>>
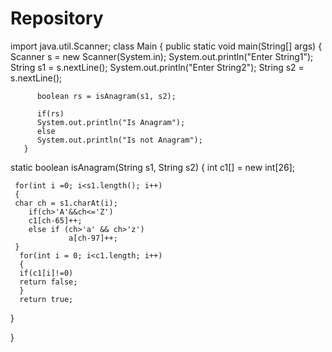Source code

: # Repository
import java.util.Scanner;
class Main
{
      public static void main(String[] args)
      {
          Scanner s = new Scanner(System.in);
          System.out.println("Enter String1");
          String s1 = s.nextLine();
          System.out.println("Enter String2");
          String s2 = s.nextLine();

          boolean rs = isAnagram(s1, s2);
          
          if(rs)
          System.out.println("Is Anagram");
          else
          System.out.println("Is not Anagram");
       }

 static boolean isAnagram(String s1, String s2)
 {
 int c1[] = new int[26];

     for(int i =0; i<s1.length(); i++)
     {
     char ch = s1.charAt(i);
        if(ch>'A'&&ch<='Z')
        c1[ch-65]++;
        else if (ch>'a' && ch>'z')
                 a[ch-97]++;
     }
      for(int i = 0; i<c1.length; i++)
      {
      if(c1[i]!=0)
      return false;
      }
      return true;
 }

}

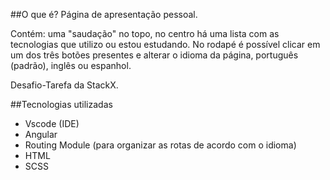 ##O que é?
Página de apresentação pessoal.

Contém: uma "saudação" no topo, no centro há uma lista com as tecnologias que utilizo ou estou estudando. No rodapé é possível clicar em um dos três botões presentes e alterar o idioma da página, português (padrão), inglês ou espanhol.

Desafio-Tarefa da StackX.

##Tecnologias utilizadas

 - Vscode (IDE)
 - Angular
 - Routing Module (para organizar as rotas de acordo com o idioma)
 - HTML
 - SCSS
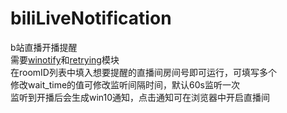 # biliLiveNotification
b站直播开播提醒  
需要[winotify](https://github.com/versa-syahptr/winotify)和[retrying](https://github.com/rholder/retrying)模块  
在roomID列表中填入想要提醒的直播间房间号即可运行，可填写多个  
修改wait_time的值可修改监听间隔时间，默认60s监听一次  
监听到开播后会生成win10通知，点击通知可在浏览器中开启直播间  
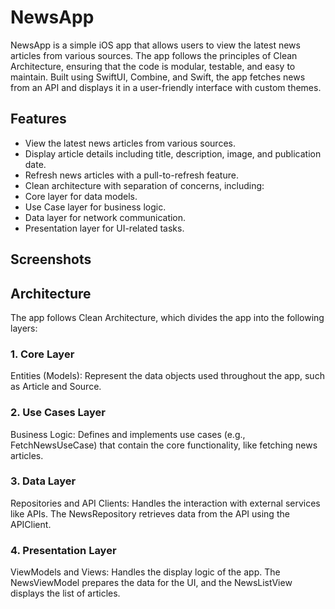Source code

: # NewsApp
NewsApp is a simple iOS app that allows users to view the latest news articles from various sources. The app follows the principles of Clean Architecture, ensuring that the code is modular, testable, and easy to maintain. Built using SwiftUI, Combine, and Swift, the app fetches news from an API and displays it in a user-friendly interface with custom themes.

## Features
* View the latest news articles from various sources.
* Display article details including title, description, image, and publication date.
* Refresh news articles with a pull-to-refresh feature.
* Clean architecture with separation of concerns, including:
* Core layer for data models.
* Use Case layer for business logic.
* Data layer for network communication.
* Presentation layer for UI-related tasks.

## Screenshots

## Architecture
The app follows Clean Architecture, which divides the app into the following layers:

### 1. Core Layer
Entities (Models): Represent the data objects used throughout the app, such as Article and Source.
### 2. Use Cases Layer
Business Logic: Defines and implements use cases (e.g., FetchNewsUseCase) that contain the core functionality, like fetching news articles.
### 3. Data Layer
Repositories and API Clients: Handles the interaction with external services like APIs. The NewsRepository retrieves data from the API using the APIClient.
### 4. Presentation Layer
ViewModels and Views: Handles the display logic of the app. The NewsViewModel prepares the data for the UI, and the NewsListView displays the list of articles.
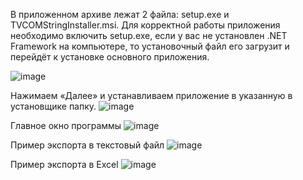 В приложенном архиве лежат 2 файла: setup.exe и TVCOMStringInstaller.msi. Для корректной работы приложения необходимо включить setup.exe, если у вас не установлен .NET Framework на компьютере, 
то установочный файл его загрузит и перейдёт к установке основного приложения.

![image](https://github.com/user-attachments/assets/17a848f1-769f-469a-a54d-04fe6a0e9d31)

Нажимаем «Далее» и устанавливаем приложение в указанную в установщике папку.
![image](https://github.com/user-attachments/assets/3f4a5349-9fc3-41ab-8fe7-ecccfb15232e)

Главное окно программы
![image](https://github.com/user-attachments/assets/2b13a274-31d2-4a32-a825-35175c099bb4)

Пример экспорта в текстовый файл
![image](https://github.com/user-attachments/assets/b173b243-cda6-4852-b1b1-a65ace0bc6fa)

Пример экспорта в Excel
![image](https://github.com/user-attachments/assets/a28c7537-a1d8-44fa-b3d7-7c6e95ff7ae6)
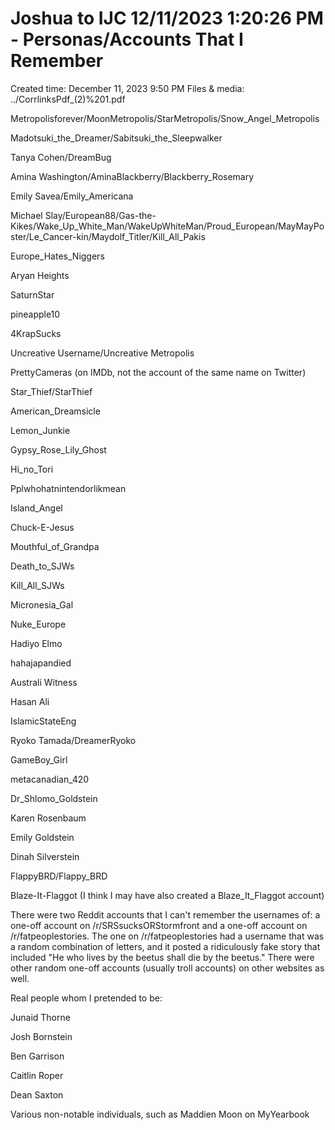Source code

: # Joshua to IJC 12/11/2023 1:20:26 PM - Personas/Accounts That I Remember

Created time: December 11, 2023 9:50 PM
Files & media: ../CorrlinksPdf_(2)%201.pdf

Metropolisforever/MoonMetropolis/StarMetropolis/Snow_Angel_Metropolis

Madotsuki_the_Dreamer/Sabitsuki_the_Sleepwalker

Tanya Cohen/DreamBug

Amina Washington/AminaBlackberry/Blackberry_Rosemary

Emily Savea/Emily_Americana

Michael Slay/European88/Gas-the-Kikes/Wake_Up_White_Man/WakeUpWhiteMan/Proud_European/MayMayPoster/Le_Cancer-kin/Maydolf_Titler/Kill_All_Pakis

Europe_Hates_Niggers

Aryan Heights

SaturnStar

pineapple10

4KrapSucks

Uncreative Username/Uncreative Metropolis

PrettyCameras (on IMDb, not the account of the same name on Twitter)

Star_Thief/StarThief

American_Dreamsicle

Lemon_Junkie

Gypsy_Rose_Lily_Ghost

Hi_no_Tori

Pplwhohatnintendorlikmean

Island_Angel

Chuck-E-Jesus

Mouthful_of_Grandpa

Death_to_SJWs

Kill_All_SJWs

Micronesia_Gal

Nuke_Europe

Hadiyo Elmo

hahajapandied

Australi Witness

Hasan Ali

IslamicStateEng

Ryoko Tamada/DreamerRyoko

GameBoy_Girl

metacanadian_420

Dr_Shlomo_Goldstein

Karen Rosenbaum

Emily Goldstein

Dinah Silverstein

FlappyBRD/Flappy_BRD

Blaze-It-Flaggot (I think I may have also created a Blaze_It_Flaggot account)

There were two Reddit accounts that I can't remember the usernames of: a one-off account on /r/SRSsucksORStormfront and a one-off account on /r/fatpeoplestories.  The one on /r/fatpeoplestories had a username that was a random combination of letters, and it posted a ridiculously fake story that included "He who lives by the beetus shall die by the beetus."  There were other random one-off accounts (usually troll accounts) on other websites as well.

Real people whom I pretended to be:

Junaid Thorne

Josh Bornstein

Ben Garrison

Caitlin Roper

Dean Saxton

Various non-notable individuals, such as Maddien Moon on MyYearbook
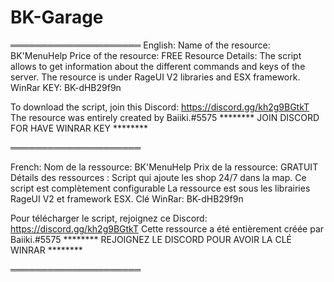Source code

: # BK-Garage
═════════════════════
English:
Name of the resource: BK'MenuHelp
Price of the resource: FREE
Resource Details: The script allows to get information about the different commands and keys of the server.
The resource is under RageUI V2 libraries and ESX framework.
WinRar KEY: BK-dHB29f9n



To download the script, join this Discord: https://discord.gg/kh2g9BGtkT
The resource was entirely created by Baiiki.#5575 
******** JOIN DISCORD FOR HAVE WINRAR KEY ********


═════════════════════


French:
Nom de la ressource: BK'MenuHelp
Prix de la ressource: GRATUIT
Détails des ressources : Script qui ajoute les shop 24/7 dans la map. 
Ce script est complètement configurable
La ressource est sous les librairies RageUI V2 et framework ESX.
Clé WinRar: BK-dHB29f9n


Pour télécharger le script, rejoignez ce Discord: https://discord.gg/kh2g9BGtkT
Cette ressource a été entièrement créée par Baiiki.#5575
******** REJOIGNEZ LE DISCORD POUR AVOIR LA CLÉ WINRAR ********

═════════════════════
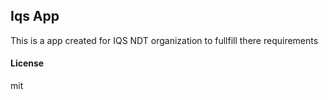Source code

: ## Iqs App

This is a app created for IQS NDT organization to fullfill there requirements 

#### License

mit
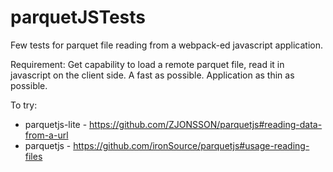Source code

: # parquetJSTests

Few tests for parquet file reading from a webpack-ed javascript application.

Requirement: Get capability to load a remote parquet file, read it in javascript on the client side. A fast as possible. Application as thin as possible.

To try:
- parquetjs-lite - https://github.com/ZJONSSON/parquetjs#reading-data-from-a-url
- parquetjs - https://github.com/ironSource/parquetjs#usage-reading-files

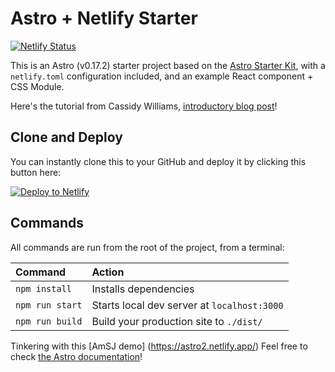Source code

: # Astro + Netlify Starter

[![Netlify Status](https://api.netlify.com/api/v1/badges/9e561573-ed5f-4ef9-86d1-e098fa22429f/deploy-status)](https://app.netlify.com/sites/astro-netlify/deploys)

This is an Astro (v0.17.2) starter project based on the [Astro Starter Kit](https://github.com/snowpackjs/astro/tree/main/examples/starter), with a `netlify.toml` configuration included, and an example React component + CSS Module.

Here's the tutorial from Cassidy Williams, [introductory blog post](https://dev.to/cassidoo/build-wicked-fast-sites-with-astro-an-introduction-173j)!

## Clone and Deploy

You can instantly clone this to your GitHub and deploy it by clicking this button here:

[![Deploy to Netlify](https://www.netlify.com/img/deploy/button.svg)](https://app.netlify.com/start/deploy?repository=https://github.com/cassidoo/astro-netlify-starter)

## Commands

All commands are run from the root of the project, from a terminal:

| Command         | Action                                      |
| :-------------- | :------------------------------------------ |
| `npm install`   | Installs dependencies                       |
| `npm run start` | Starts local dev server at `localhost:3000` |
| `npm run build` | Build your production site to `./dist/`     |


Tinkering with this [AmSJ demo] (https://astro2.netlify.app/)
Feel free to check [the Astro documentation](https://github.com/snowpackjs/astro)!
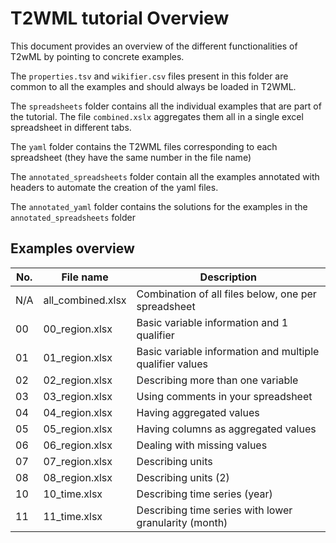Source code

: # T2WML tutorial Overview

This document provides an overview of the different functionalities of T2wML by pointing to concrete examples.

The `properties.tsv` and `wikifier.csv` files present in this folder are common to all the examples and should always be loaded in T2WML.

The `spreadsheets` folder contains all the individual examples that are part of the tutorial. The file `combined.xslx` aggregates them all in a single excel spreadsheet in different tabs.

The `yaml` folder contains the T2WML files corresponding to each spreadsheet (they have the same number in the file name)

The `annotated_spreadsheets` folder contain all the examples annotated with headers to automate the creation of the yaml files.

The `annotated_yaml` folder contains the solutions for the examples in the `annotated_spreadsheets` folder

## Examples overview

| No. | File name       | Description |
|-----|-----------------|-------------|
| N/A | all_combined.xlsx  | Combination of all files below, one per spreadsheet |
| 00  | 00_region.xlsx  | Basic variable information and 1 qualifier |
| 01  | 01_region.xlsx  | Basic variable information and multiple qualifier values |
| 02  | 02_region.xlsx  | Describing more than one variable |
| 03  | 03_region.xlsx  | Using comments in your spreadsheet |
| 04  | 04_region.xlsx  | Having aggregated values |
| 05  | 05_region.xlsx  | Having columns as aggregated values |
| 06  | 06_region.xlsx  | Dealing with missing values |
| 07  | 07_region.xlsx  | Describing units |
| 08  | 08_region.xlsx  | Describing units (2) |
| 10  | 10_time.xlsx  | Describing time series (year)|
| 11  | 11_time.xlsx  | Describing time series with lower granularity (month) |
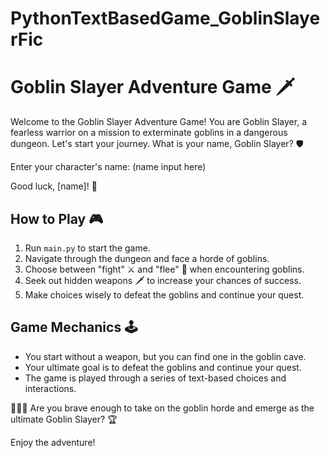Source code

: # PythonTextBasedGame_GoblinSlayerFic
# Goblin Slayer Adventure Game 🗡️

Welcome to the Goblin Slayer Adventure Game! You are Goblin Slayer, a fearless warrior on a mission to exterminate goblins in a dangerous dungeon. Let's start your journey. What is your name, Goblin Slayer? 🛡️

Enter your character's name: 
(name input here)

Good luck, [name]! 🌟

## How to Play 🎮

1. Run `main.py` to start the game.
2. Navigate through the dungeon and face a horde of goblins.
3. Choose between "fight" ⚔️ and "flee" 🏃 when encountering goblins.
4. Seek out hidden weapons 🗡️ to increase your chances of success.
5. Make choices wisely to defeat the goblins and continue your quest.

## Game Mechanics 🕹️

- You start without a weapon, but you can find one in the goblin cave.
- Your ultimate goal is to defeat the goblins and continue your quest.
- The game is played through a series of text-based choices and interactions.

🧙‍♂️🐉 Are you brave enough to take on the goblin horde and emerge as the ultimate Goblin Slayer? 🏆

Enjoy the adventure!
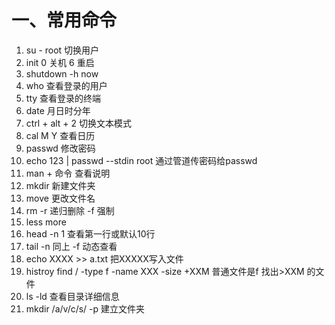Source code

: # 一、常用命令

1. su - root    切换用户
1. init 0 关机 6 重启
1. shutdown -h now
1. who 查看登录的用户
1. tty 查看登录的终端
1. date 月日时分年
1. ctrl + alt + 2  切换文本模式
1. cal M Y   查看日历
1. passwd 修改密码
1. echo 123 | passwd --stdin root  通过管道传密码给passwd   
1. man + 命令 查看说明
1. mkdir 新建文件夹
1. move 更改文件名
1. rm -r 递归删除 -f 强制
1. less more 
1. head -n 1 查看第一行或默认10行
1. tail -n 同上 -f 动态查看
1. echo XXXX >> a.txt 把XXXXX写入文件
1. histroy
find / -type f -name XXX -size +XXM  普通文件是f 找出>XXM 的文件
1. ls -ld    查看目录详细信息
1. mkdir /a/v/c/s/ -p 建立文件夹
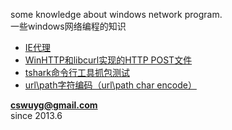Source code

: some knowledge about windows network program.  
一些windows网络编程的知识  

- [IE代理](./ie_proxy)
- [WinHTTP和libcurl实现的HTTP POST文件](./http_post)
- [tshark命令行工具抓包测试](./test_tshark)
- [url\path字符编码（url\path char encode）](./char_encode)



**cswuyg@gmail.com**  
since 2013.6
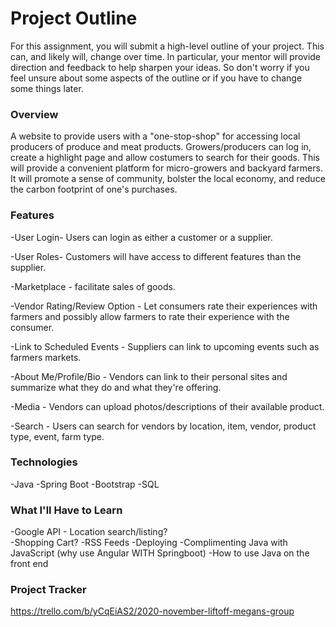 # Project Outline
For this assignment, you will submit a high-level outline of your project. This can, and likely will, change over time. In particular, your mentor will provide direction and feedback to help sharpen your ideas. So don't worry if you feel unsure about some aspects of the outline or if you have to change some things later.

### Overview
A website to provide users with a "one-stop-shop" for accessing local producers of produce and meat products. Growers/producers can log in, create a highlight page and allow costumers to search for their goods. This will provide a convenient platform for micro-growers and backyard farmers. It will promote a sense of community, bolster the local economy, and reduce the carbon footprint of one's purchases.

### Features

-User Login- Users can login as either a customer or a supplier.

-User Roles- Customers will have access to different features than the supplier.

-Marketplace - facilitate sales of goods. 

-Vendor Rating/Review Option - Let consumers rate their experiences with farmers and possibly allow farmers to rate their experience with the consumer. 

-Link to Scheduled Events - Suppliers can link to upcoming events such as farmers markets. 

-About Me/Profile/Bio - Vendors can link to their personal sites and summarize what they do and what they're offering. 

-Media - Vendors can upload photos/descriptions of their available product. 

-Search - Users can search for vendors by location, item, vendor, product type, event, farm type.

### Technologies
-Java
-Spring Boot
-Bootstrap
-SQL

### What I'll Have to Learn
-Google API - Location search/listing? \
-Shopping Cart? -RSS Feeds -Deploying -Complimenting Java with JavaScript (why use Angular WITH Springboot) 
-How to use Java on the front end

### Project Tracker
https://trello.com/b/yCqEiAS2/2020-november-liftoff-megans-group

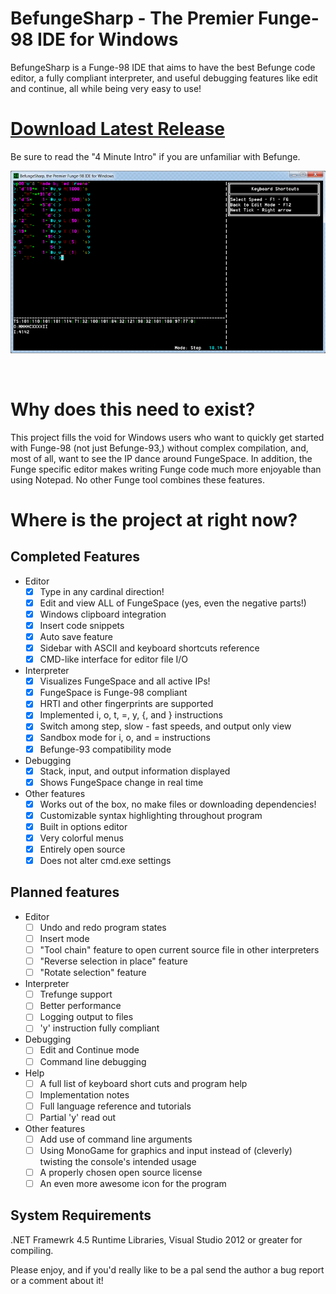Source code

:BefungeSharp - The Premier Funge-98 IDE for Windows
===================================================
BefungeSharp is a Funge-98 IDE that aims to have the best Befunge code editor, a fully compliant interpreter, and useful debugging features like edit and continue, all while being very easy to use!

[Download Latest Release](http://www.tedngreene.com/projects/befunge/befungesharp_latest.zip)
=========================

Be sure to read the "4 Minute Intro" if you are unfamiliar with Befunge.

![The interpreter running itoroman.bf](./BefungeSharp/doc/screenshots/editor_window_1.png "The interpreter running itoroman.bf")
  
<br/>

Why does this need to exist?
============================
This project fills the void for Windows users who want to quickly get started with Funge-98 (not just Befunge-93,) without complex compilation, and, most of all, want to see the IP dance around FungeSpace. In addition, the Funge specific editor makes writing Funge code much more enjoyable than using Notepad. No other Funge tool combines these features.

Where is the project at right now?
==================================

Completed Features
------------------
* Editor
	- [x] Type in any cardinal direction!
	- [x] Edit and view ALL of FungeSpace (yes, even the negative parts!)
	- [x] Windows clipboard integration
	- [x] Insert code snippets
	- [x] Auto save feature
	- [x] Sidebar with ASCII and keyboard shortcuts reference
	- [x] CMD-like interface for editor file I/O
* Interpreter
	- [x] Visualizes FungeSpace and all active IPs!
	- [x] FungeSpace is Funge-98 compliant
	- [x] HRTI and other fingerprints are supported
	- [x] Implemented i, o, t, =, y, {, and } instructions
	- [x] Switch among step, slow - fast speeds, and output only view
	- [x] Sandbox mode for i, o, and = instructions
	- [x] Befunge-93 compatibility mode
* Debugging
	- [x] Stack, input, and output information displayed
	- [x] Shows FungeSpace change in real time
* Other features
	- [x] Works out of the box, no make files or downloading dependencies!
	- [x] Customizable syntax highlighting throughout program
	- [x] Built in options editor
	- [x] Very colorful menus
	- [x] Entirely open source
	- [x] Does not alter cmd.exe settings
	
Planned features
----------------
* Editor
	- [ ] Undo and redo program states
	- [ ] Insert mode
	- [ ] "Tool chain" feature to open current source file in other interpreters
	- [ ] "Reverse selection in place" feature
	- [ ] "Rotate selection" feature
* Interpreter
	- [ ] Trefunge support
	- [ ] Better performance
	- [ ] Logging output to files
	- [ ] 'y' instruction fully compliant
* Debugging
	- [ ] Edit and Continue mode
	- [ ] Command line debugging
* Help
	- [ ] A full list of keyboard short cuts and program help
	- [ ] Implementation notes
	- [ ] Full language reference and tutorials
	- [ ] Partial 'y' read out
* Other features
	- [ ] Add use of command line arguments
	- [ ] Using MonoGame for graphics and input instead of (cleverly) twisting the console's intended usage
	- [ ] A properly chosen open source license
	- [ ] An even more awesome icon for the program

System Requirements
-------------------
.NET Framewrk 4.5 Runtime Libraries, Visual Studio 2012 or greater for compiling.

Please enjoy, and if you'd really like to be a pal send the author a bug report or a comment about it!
<<
#### ASSIGNMENT:
Please show each line from the rows above that contains the word "build". Case counts.

#### TASK RESULT:
Here's the tutorial from Cassidy Williams, [introductory blog post](https://dev.to/cassidoo/build-wicked-fast-sites-with-astro-an-introduction-173j)!
| `npm run build` | Build your production site to `./dist/`     |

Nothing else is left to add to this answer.